Code change snippets
____________
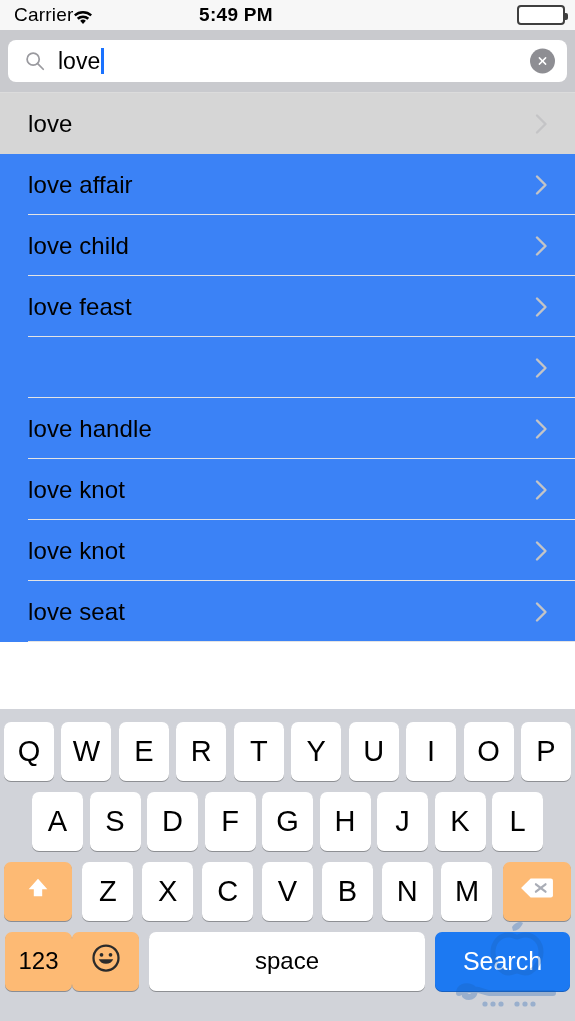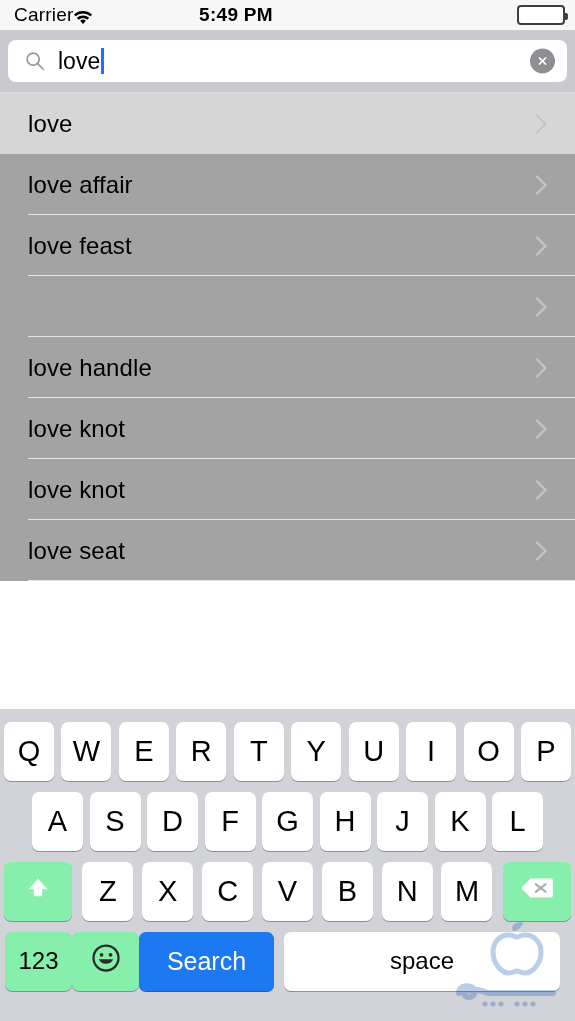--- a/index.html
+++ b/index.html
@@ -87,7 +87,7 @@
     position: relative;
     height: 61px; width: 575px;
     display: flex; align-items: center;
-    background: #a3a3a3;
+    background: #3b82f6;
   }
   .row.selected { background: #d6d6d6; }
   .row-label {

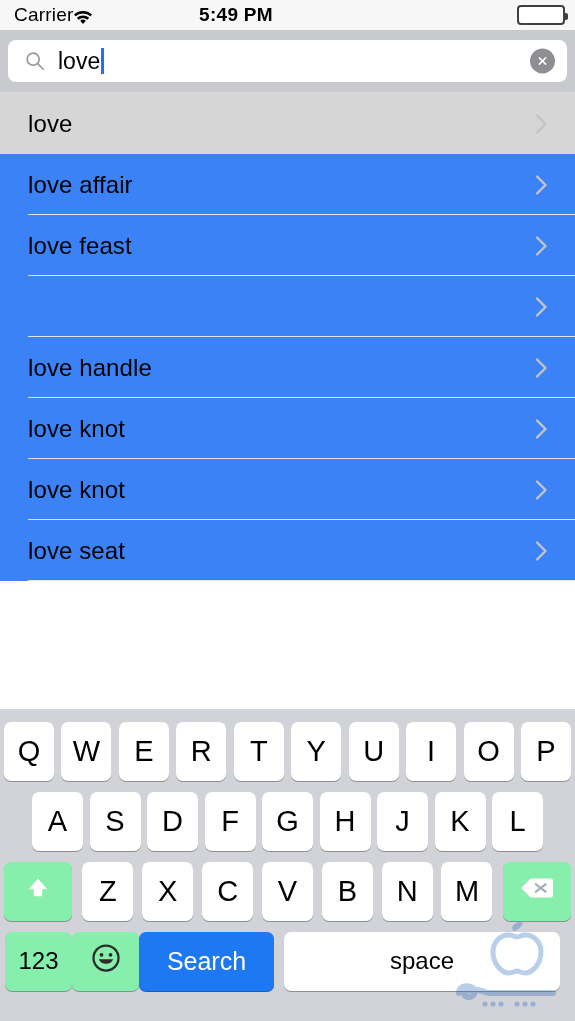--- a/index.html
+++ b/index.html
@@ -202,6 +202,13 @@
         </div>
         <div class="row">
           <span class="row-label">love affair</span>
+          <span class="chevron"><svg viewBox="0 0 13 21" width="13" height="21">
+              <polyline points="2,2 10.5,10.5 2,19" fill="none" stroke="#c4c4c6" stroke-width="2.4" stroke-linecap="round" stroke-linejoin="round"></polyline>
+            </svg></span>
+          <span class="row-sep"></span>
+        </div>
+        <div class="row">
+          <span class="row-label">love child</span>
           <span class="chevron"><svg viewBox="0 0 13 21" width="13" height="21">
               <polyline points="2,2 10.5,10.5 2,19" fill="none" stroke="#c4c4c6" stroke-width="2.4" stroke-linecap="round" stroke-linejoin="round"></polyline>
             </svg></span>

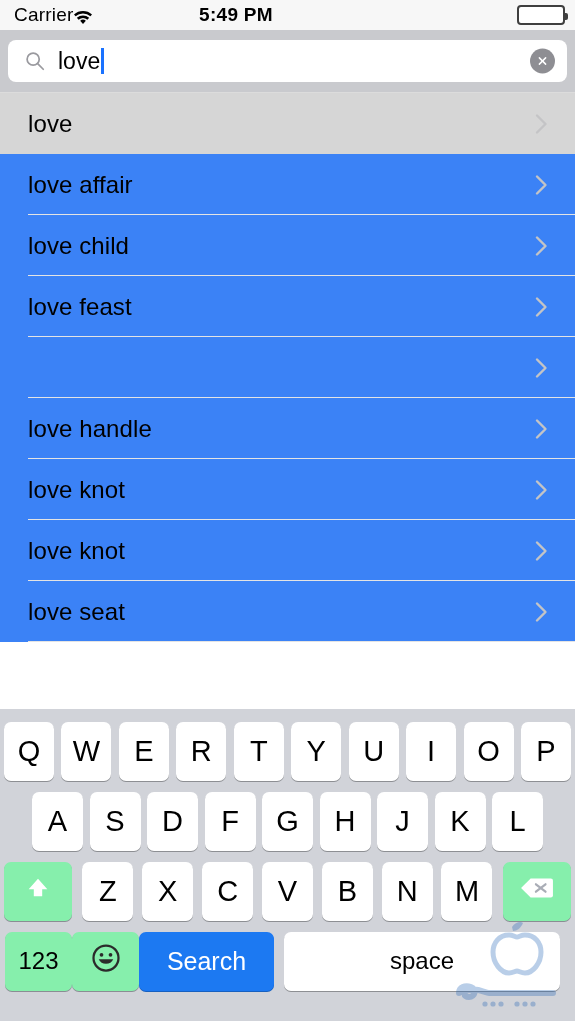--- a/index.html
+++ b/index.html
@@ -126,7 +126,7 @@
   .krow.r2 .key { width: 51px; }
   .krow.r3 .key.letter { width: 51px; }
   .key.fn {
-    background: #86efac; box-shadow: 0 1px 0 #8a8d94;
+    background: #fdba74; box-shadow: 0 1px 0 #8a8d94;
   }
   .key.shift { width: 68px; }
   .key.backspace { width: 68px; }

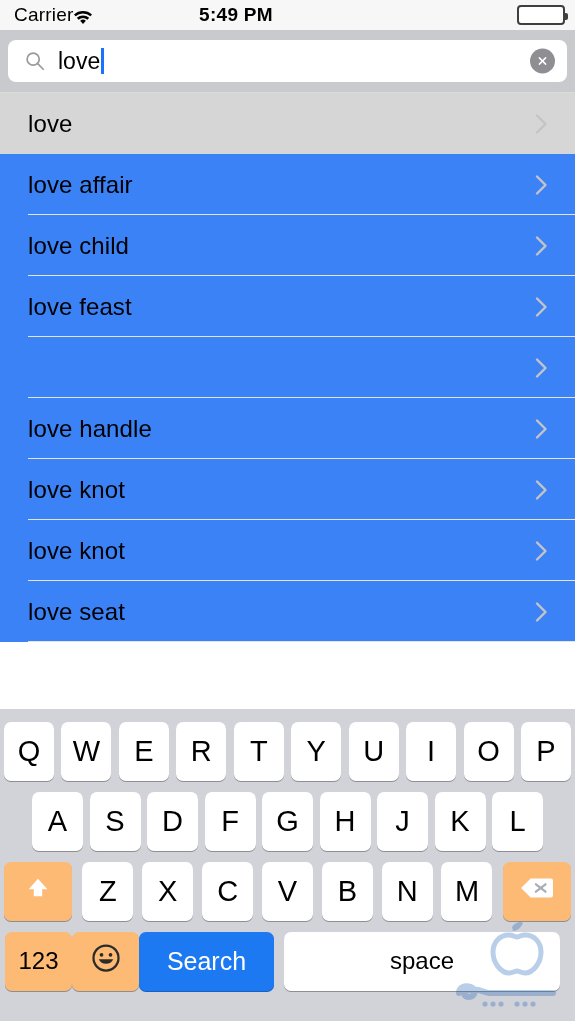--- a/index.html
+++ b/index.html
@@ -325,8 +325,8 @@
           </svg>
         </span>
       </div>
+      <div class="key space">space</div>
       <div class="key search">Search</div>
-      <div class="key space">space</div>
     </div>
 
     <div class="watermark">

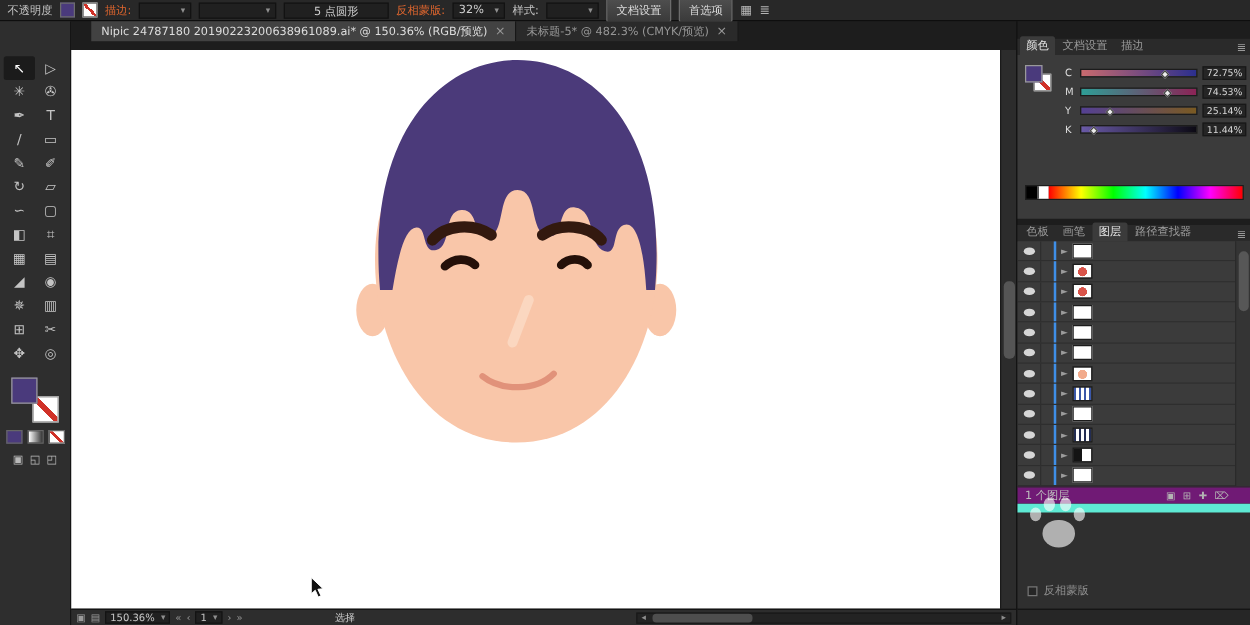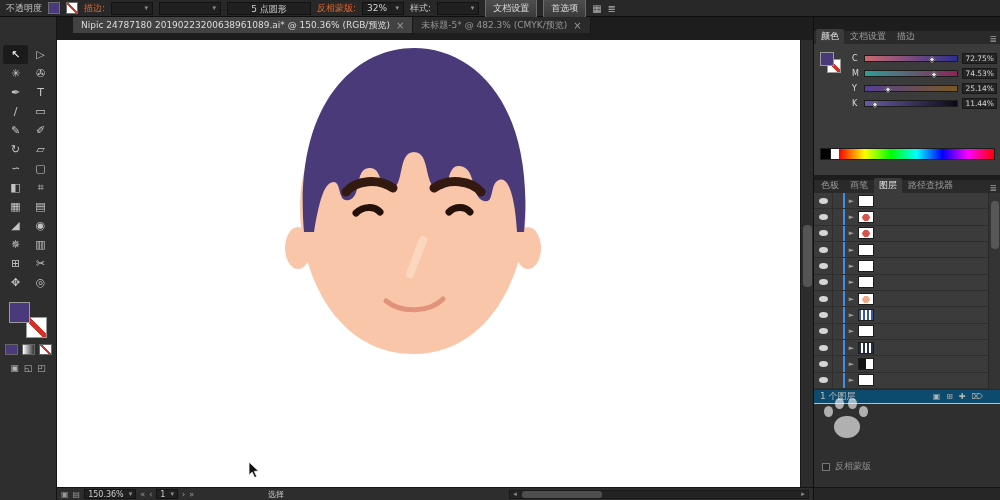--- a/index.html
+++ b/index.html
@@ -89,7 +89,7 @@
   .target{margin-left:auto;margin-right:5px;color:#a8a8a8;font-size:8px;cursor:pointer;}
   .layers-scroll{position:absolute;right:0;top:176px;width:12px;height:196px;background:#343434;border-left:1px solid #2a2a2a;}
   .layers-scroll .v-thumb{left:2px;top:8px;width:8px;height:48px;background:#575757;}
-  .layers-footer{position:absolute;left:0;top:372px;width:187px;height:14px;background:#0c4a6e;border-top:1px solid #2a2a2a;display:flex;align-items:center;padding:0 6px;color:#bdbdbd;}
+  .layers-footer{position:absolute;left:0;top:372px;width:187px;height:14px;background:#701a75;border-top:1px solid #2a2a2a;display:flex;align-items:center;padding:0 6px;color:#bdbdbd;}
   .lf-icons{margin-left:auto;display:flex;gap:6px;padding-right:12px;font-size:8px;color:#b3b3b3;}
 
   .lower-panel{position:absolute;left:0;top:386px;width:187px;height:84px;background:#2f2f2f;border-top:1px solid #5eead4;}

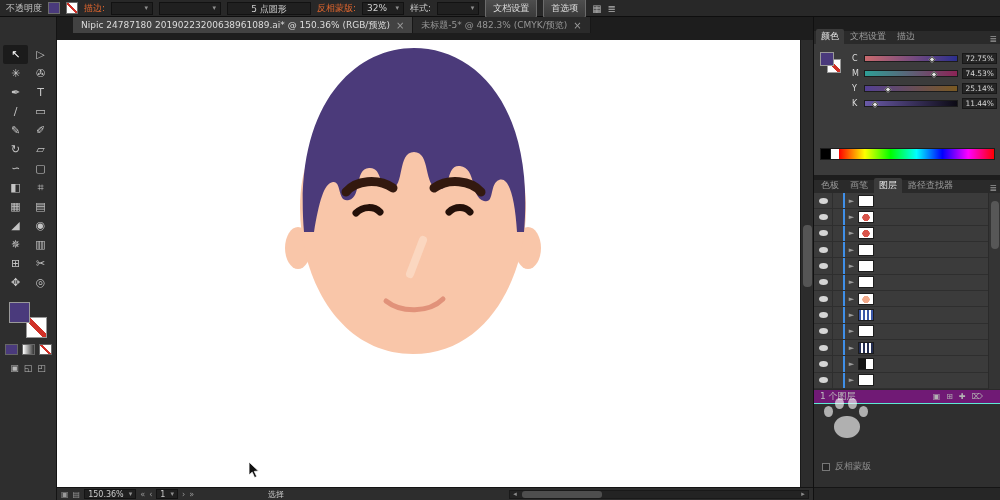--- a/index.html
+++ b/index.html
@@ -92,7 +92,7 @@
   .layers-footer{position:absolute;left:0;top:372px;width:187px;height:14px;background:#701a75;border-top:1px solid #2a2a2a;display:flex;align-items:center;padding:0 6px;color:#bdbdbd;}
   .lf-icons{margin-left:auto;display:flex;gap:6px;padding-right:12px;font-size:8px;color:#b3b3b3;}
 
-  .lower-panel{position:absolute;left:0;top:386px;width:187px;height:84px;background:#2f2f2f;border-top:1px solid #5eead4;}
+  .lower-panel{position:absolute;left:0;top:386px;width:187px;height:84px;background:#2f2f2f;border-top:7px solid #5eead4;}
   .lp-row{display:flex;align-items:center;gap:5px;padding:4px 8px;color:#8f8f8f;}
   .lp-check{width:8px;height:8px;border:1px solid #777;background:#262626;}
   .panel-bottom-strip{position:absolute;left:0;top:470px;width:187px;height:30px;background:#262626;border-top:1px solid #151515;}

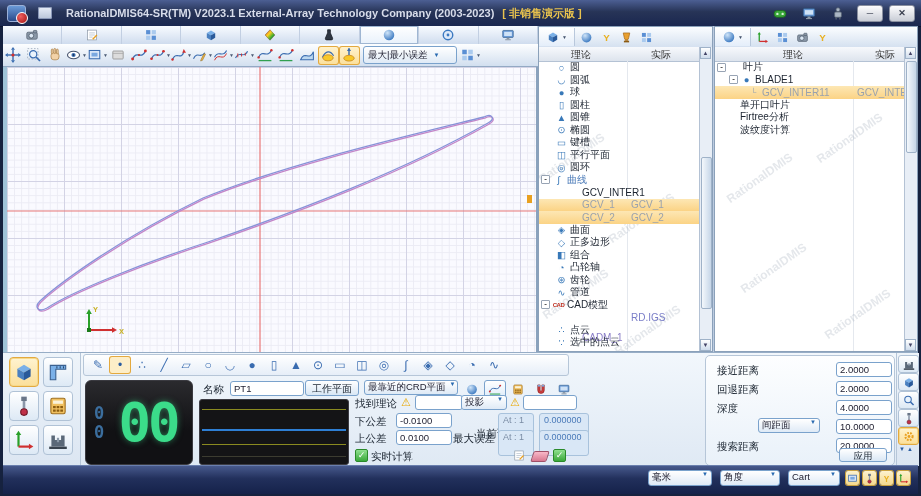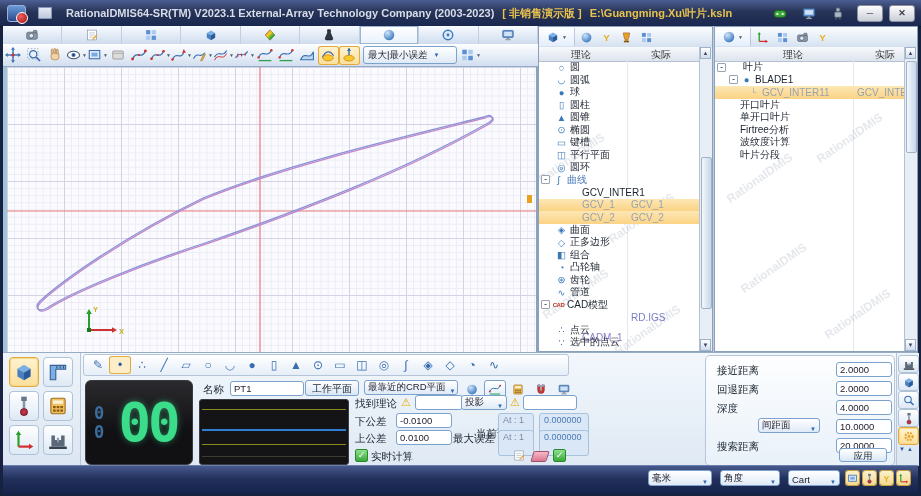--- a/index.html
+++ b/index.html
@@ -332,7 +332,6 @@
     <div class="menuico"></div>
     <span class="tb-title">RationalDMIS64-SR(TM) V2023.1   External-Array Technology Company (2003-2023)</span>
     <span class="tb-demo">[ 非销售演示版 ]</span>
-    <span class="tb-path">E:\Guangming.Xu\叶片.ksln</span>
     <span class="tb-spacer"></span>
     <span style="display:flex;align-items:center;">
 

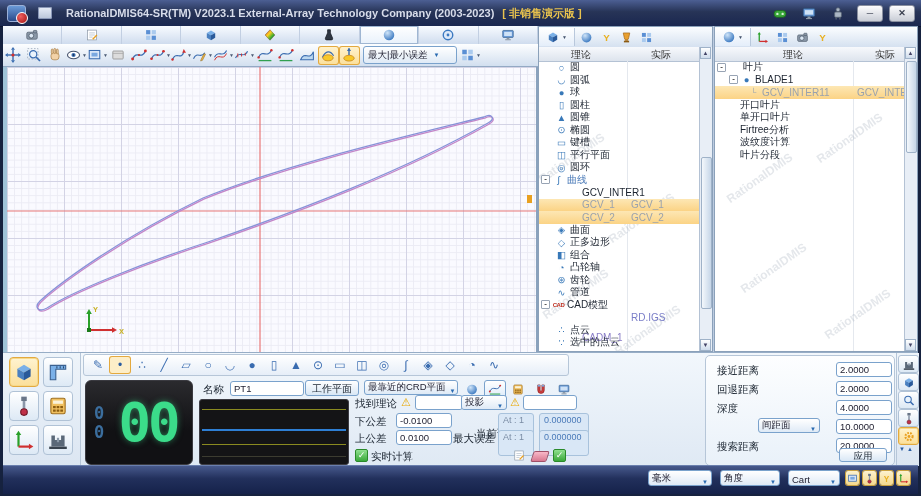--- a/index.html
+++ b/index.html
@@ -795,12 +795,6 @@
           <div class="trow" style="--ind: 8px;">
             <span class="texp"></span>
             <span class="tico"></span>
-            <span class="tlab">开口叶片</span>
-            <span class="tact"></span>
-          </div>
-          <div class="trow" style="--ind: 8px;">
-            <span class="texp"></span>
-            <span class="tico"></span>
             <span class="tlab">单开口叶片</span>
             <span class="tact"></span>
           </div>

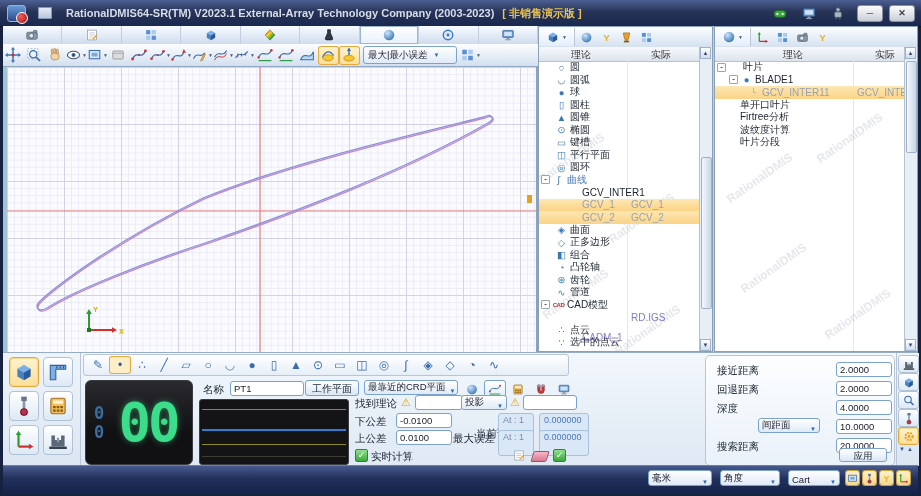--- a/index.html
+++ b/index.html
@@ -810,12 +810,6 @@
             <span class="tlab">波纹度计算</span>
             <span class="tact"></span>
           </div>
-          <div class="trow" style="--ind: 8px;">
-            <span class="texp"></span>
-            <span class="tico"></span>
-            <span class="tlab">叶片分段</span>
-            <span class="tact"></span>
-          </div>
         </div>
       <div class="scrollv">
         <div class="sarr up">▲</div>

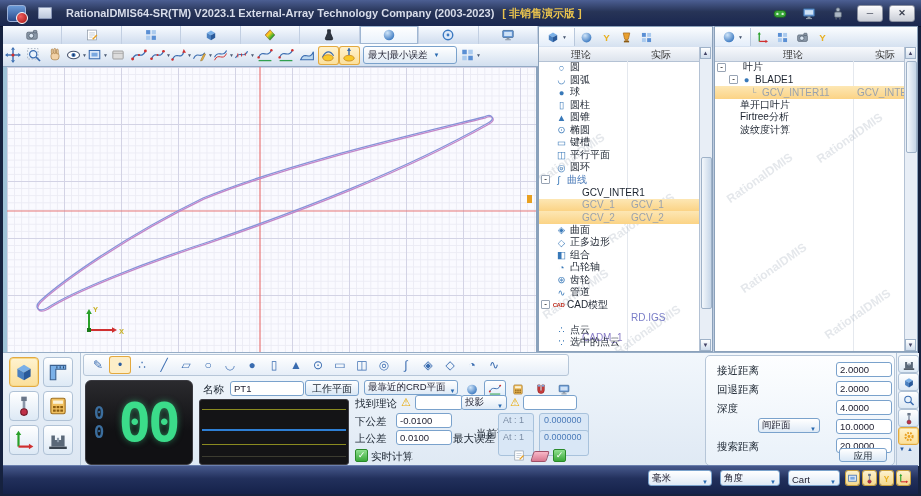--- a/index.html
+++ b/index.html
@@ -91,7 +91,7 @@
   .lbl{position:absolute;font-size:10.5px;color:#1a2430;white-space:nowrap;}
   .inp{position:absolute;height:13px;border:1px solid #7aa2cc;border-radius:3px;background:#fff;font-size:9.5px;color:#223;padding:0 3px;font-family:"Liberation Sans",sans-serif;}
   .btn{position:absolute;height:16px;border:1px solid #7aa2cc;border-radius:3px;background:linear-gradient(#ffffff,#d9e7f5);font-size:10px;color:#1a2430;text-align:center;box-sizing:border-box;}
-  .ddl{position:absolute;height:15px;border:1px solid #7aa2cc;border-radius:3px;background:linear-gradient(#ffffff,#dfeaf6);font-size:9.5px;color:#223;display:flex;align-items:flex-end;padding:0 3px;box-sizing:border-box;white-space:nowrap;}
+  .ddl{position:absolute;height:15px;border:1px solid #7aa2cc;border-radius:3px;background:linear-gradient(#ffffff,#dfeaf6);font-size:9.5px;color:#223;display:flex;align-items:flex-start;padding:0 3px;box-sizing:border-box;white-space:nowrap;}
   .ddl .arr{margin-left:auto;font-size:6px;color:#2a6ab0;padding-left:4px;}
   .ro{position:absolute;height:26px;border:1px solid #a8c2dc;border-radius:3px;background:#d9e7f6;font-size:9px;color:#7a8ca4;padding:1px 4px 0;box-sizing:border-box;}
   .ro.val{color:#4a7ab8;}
____________
Directive
Return the lines above from the one with "-89,7 +89,7 @@" through the one with "-92,7 +92,7 @@", verbatim and nothing else. Omit every picture.

Solved problem
@@ -89,7 +89,7 @@
   .target{margin-left:auto;margin-right:5px;color:#a8a8a8;font-size:8px;cursor:pointer;}
   .layers-scroll{position:absolute;right:0;top:176px;width:12px;height:196px;background:#343434;border-left:1px solid #2a2a2a;}
   .layers-scroll .v-thumb{left:2px;top:8px;width:8px;height:48px;background:#575757;}
-  .layers-footer{position:absolute;left:0;top:372px;width:187px;height:14px;background:#0c4a6e;border-top:1px solid #2a2a2a;display:flex;align-items:center;padding:0 6px;color:#bdbdbd;}
+  .layers-footer{position:absolute;left:0;top:372px;width:187px;height:14px;background:#701a75;border-top:1px solid #2a2a2a;display:flex;align-items:center;padding:0 6px;color:#bdbdbd;}
   .lf-icons{margin-left:auto;display:flex;gap:6px;padding-right:12px;font-size:8px;color:#b3b3b3;}
 
   .lower-panel{position:absolute;left:0;top:386px;width:187px;height:84px;background:#2f2f2f;border-top:1px solid #5eead4;}

--- a/index.html
+++ b/index.html
@@ -92,7 +92,7 @@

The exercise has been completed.